Extracto »
****************
Francisco Javier Bernad Morales
Con el
título de El Pedagogo conocemos una
de las obras de Clemente de Alejandría que han llegado hasta nosotros. Aunque
las fechas de nacimiento y muerte del autor nos son desconocidas, cabe
conjeturar que su vida transcurrió aproximadamente entre los años 150 y 211 o
216. En cuanto a su lugar de origen, parece haber sido Atenas. Sabemos, y aquí
nos movemos en terreno más seguro, que tras viajar por Grecia, Italia y Tierra
Santa, se estableció en Alejandría, donde fue discípulo de Panteno, a quien
sucedió al frente de la escuela catequética de la ciudad, y que en 202, en el
curso de una persecución local contra los cristianos, se refugió en Capadocia. Si
bien ignoramos todo acerca del momento y de las circunstancias de su
conversión, no cabe duda de que recibió una esmerada educación que le hizo
conocer a Homero, fundamento de la paideia
griega, a los filósofos estoicos y académicos, y también a los grandes trágicos
y cómicos, así como poetas griegos y latinos, a quienes cita profusamente. En
él se verifica con toda claridad la fusión entre dos tradiciones culturales: la
judía y la helénica. Así intercala con toda naturalidad referencias al
Pentateuco y los Profetas, al Evangelio y las Epístolas paulinas, y a Homero,
Platón, Sófocles, Aristófanes o Juvenal, entre muchos otros. Por otra parte,
recurre a menudo a una interpretación alegórica de la Escritura en la que es
fácil percibir la huella de Filón de Alejandría.
El Pedagogo se inscribe en el marco de una trilogía,
cuyo último volumen quizá no llegó a escribirse. En el primero, El Protréptico, se desarrolla un
contenido parenético orientado a la conversión de los paganos; en tanto que el
segundo, del que nos ocupamos, se centra en la educación del ya cristiano; el
tercero, consistiría en una exposición sistemática del contenido de la
Escritura, algo que sería desarrollado por Orígenes, el más aventajado
discípulo de Clemente.
****************
Consigna »
Copia de nuevo el extracto entre "El Pedagogo se" y "discípulo de Clemente.", ambos incluidos, y cambia, por favor, "trilogía" por "serie de tres obras". Utiliza únicamente el extracto.

Registros de una colección:
****************
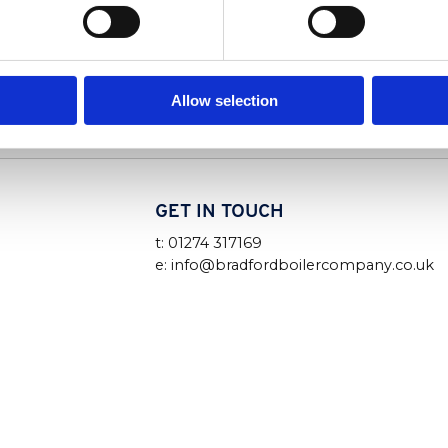
Read More
Allow selection
GET IN TOUCH
t: 01274 317169
e: info@bradfordboilercompany.co.uk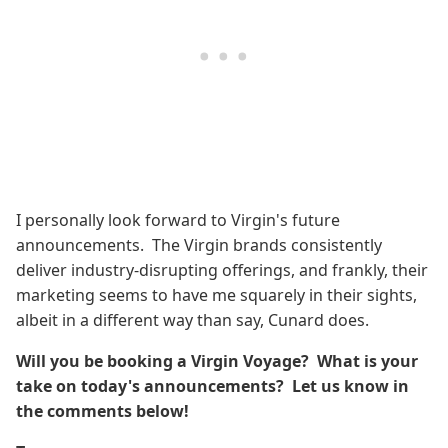
I personally look forward to Virgin's future
announcements. The Virgin brands consistently
deliver industry-disrupting offerings, and frankly, their
marketing seems to have me squarely in their sights,
albeit in a different way than say, Cunard does.
Will you be booking a Virgin Voyage? What is your
take on today's announcements? Let us know in
the comments below!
****************
Resultado »
El Pedagogo se inscribe en el marco de una serie de tres obras,
cuyo último volumen quizá no llegó a escribirse. En el primero, El Protréptico, se desarrolla un
contenido parenético orientado a la conversión de los paganos; en tanto que el
segundo, del que nos ocupamos, se centra en la educación del ya cristiano; el
tercero, consistiría en una exposición sistemática del contenido de la
Escritura, algo que sería desarrollado por Orígenes, el más aventajado
discípulo de Clemente.